Altrove, per esempio in Grecia e Portogallo, il salario minimo è decisamente più basso e non ha registrato aumenti simili a quelli spagnoli. Soprattutto, questo non è accaduto nel Paese ellenico, in cui il salario minimo attuale corrisponde a 758,33 euro mensili , pari a 3,94 all’ora ed è addirittura inferiore a quello precedente alla devastante recessione cominciata nel 2009 e, seppur di poco, è più basso di quello applicato ai lavoratori portoghesi (di 775,83 euro su 12 mesi, corrispondenti a 4,13 euro all’ora).
Questi numeri, però, fanno notare molti economisti, vanno confrontati con quelli degli stipendi mediani. In Francia quelli minimi ammontano al 61% di questi, in Germania al 51%, in Spagna al 55%, in Belgio solo al 44%.

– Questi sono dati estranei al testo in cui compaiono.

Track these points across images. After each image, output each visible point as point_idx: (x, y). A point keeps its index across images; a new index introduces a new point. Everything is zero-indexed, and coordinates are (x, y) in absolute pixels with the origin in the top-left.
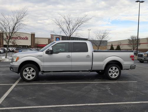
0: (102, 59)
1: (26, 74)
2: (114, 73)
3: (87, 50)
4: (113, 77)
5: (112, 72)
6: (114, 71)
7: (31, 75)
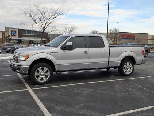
0: (118, 55)
1: (38, 75)
2: (128, 69)
3: (103, 46)
4: (128, 73)
5: (127, 67)
6: (128, 66)
7: (44, 77)
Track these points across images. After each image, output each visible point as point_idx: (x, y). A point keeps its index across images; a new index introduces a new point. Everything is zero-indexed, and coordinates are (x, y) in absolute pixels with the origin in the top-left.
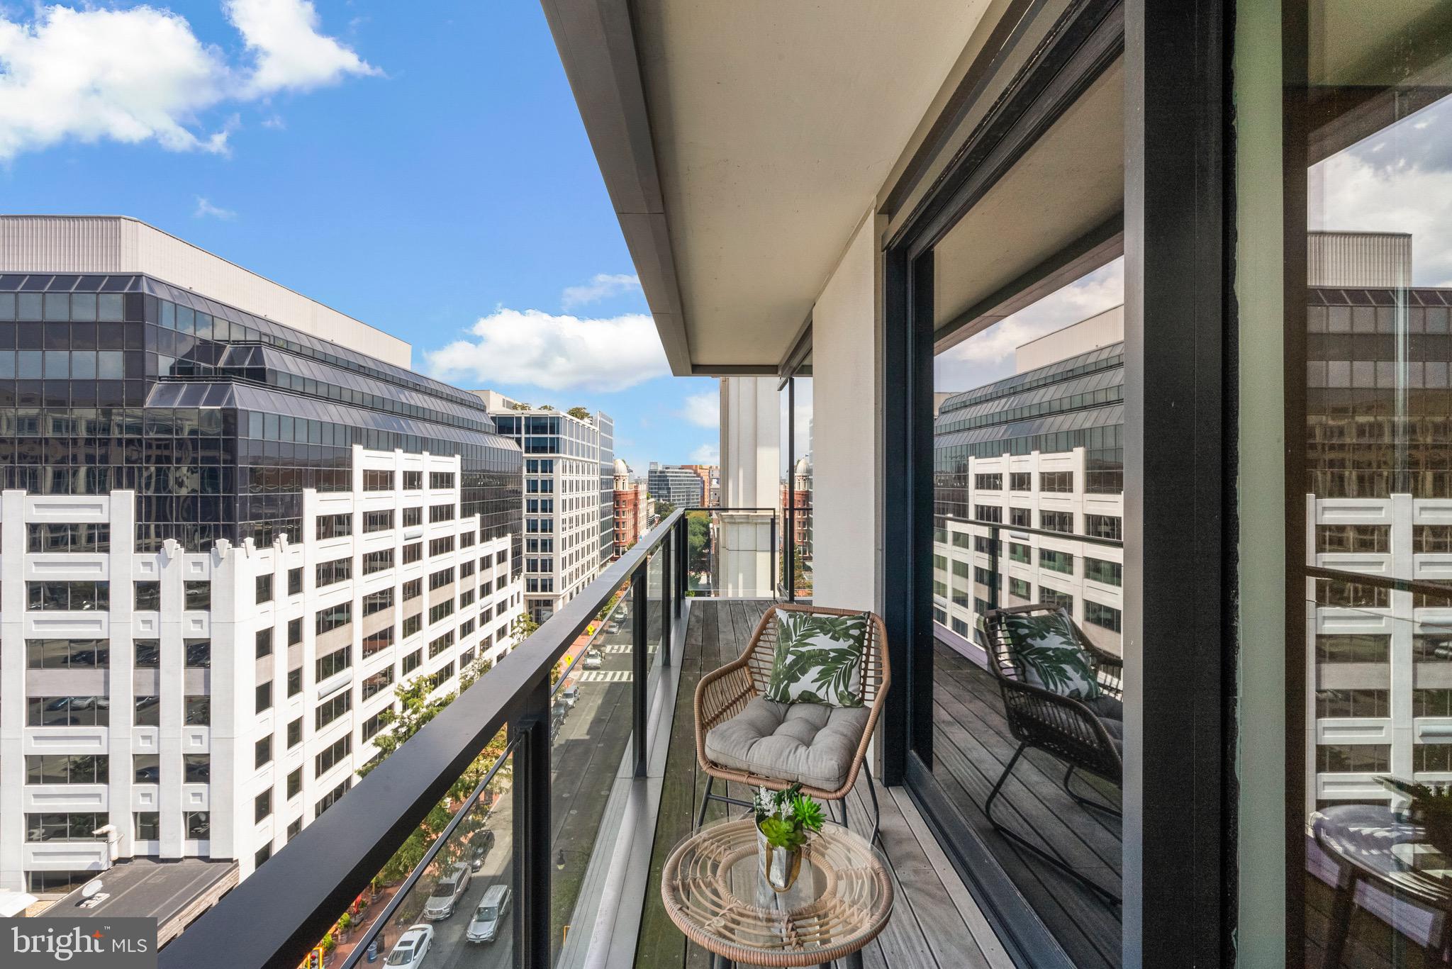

Quale modello sarà adottato in Italia se si deciderà di passare dai minimi in base al CCNL a uno generale? Se la richiesta dei sindacati è di 9 euro lordi all’ora, che ci avvicinerebbe a un mensile simile a quello tedesco, più realisticamente ci si sposterà verso una via di mezzo tra queste cifre e quelle spagnole, nella speranza che l’assegno possa poi crescere come accaduto nel Paese iberico, perché avrà avuto fine quella stagnazione generale dei salari che è il vero problema.